§ **Consigna 1**
Copia literalmente, sin cambiar nada, el tramo del listado que comienza en la línea que contiene "and dotfiles repository." y termina en la línea que contiene "Personal use by", ambas incluidas.

§ **Texto de la página**
Writer's picture: yesmissvyesmissv

Updated: Mar 28, 2024



Ay, muchachos.

 

El amor…

 

¡Qué bonito es el amor en casi cualquiera de sus formas y apelativos! ¡Qué mágico es el efecto físico y mental que trae la devoción por el otro! ¡Qué tentador se vuelve entregar los sentimientos, cuando tenemos, aunque sea, la mínima esperanza de ser correspondidos!

 

He visto, a lo largo de mis bien vividos años, tantos tipos de amor como apegos existen, y en todos se involucra al corazón. A veces despiadadamente, a veces piadosamente. Otras tantas, excesivamente, muchas otras, exiguamente. En ocasiones desmedidamente, o tal vez moderadamente. Pero de ninguno saldremos cien por ciento victoriosos.

§ **Elementos del conjunto de datos**
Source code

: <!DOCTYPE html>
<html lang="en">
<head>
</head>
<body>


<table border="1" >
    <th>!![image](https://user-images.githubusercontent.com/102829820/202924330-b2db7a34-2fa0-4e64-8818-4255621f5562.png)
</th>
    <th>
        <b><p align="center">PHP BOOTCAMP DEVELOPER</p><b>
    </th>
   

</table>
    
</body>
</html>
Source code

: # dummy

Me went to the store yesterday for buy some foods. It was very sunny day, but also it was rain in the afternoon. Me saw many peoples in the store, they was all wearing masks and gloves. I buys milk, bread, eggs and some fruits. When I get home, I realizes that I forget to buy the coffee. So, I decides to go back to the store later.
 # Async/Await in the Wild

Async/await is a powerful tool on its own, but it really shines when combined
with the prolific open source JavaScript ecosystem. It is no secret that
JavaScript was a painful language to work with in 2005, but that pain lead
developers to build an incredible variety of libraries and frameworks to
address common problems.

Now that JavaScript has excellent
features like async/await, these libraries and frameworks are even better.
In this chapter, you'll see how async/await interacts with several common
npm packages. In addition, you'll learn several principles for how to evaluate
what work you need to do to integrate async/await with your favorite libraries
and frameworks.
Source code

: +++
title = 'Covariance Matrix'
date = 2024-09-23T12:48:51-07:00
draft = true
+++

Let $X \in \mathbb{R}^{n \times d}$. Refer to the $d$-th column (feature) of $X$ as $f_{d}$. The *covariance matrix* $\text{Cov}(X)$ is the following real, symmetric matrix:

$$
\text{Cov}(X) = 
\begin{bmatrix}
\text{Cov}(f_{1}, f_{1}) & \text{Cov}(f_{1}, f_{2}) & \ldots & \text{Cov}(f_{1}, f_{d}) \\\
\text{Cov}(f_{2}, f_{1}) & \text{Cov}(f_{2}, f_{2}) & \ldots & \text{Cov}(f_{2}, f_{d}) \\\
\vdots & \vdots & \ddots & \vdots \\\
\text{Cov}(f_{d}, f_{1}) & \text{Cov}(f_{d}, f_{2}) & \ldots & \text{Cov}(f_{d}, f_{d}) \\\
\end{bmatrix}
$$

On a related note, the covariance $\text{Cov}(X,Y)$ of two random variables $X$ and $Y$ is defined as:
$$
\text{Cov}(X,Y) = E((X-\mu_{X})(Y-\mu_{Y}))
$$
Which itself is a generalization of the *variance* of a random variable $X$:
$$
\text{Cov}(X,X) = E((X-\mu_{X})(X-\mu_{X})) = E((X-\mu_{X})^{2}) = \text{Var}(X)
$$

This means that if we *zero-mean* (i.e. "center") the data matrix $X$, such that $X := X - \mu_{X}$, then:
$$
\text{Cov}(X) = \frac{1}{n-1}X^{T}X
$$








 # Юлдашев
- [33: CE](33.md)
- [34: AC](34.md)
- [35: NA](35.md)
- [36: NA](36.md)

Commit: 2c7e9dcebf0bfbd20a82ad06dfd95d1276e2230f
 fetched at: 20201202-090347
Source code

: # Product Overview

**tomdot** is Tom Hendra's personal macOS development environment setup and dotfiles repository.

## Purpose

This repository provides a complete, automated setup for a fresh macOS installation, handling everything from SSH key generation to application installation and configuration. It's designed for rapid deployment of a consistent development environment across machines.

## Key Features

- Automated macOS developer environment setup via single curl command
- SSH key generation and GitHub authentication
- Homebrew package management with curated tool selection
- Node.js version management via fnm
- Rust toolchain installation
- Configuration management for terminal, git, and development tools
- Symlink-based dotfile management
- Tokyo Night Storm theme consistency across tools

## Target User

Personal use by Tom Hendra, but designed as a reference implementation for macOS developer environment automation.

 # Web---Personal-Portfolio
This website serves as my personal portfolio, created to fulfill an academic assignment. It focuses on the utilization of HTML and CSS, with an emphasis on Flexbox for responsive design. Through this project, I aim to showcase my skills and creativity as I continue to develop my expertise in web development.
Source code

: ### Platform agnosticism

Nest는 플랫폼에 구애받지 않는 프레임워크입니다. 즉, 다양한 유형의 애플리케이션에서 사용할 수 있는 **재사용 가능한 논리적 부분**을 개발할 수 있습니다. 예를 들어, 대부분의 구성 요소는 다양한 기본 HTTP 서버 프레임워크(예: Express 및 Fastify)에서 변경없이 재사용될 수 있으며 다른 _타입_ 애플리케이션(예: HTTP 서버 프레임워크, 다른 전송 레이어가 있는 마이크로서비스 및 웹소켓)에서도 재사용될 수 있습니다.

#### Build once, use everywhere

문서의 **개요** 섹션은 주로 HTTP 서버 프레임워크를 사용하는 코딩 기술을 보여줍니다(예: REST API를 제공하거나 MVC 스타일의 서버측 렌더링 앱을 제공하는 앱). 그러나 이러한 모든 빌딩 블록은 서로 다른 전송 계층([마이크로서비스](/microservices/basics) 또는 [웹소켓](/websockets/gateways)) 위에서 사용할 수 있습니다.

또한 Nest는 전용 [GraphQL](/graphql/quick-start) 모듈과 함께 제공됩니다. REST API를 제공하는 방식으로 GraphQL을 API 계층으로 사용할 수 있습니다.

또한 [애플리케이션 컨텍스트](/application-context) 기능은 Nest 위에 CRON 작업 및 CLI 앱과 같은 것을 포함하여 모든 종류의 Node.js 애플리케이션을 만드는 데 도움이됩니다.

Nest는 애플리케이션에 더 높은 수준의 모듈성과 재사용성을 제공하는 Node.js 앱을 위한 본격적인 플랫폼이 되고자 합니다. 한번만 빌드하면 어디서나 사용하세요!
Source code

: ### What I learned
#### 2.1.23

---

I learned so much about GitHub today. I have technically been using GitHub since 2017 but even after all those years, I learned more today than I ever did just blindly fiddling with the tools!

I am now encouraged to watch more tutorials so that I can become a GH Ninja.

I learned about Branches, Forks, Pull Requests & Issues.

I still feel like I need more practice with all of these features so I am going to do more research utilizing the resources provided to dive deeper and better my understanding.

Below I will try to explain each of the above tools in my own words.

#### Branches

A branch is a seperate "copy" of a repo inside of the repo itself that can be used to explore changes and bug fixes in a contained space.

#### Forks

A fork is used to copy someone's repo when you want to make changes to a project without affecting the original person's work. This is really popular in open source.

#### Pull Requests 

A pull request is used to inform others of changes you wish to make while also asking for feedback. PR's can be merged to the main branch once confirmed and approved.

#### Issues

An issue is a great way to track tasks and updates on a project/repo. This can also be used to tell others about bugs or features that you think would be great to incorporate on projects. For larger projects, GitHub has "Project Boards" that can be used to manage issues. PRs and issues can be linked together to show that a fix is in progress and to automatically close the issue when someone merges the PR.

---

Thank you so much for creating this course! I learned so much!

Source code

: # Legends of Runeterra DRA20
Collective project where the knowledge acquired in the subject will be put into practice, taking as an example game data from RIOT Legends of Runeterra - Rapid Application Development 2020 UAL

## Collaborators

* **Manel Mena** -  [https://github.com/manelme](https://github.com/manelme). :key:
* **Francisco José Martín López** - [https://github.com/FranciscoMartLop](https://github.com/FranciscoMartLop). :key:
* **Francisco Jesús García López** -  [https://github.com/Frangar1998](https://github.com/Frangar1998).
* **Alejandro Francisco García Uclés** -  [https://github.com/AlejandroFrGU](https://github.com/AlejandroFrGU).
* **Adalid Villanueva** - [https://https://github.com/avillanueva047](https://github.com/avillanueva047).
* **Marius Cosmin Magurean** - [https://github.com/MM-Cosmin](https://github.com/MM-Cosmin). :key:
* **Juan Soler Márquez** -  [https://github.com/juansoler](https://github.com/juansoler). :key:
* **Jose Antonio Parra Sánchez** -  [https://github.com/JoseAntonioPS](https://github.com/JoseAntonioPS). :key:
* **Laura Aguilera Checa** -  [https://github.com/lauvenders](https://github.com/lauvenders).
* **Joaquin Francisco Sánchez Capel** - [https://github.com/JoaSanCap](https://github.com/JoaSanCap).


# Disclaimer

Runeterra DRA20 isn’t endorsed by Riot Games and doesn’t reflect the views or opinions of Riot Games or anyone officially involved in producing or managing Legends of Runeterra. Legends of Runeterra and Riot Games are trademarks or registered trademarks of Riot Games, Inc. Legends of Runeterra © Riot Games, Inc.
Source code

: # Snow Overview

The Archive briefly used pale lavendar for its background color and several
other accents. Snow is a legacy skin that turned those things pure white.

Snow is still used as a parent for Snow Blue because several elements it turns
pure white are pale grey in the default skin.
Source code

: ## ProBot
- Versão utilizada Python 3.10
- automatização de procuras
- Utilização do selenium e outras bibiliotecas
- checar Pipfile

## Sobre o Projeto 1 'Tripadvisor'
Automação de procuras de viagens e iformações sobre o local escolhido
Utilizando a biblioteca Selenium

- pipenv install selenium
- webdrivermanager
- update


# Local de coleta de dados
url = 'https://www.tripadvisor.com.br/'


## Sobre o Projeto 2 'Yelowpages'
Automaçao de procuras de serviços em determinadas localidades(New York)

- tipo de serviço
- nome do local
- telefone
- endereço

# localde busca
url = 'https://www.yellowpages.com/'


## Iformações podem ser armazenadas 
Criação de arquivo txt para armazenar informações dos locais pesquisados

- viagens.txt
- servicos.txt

§ **Consigna 2**
¿Concuerdan con el texto sobre el amor estas afirmaciones? (a) El texto se actualizó el 28 de marzo de 2024. (b) El texto sostiene que de algún tipo de amor saldremos cien por ciento victoriosos. (c) Según el texto, en todos los tipos de amor se involucra al corazón. Contesta sí o no a cada una y cita literalmente las palabras del texto que lo deciden.

§ **Respuesta final 1**
**tomdot** is Tom Hendra's personal macOS development environment setup and dotfiles repository.

## Purpose

This repository provides a complete, automated setup for a fresh macOS installation, handling everything from SSH key generation to application installation and configuration. It's designed for rapid deployment of a consistent development environment across machines.

## Key Features

- Automated macOS developer environment setup via single curl command
- SSH key generation and GitHub authentication
- Homebrew package management with curated tool selection
- Node.js version management via fnm
- Rust toolchain installation
- Configuration management for terminal, git, and development tools
- Symlink-based dotfile management
- Tokyo Night Storm theme consistency across tools

## Target User

Personal use by Tom Hendra, but designed as a reference implementation for macOS developer environment automation.

§ **Respuesta final 2**
(a) Sí: "Updated: Mar 28, 2024"
(b) No: "Pero de ninguno saldremos cien por ciento victoriosos."
(c) Sí: "y en todos se involucra al corazón"